**Problem details**: Every line in the data below from the one containing "شانگهای Pro Pack،" down to the one containing "در آستانه تبدیل", both included, must be retyped exactly; no other line is to appear.

**Data under study**:
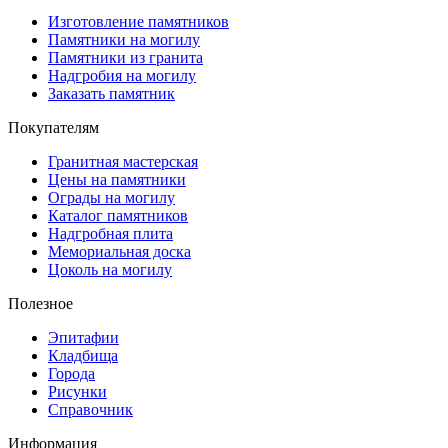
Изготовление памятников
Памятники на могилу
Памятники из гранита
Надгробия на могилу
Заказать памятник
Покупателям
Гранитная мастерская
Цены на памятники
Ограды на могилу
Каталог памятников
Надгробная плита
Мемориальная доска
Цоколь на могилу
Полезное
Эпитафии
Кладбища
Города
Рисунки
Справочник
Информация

--

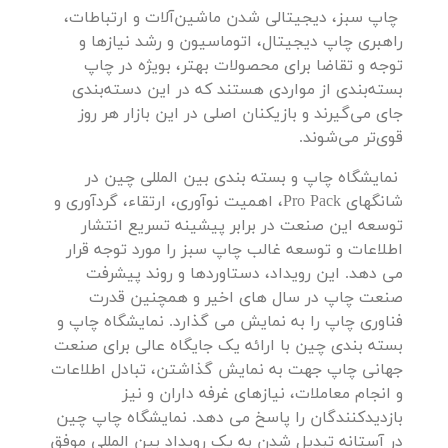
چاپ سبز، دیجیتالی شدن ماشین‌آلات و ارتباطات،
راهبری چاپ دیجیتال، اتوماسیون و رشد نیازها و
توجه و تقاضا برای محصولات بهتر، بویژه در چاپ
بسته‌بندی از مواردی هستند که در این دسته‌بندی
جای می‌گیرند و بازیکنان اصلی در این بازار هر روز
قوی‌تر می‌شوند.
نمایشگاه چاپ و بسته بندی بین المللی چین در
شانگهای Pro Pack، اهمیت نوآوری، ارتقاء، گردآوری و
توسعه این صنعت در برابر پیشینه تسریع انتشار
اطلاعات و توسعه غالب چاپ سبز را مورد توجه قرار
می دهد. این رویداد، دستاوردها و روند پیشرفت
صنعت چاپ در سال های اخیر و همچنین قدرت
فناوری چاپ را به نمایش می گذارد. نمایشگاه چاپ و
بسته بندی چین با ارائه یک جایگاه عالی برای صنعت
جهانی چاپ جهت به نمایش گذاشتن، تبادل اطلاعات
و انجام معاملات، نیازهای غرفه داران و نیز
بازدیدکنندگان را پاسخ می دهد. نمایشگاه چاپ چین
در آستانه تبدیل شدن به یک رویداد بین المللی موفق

**Solution to the exercise**:
شانگهای Pro Pack، اهمیت نوآوری، ارتقاء، گردآوری و
توسعه این صنعت در برابر پیشینه تسریع انتشار
اطلاعات و توسعه غالب چاپ سبز را مورد توجه قرار
می دهد. این رویداد، دستاوردها و روند پیشرفت
صنعت چاپ در سال های اخیر و همچنین قدرت
فناوری چاپ را به نمایش می گذارد. نمایشگاه چاپ و
بسته بندی چین با ارائه یک جایگاه عالی برای صنعت
جهانی چاپ جهت به نمایش گذاشتن، تبادل اطلاعات
و انجام معاملات، نیازهای غرفه داران و نیز
بازدیدکنندگان را پاسخ می دهد. نمایشگاه چاپ چین
در آستانه تبدیل شدن به یک رویداد بین المللی موفق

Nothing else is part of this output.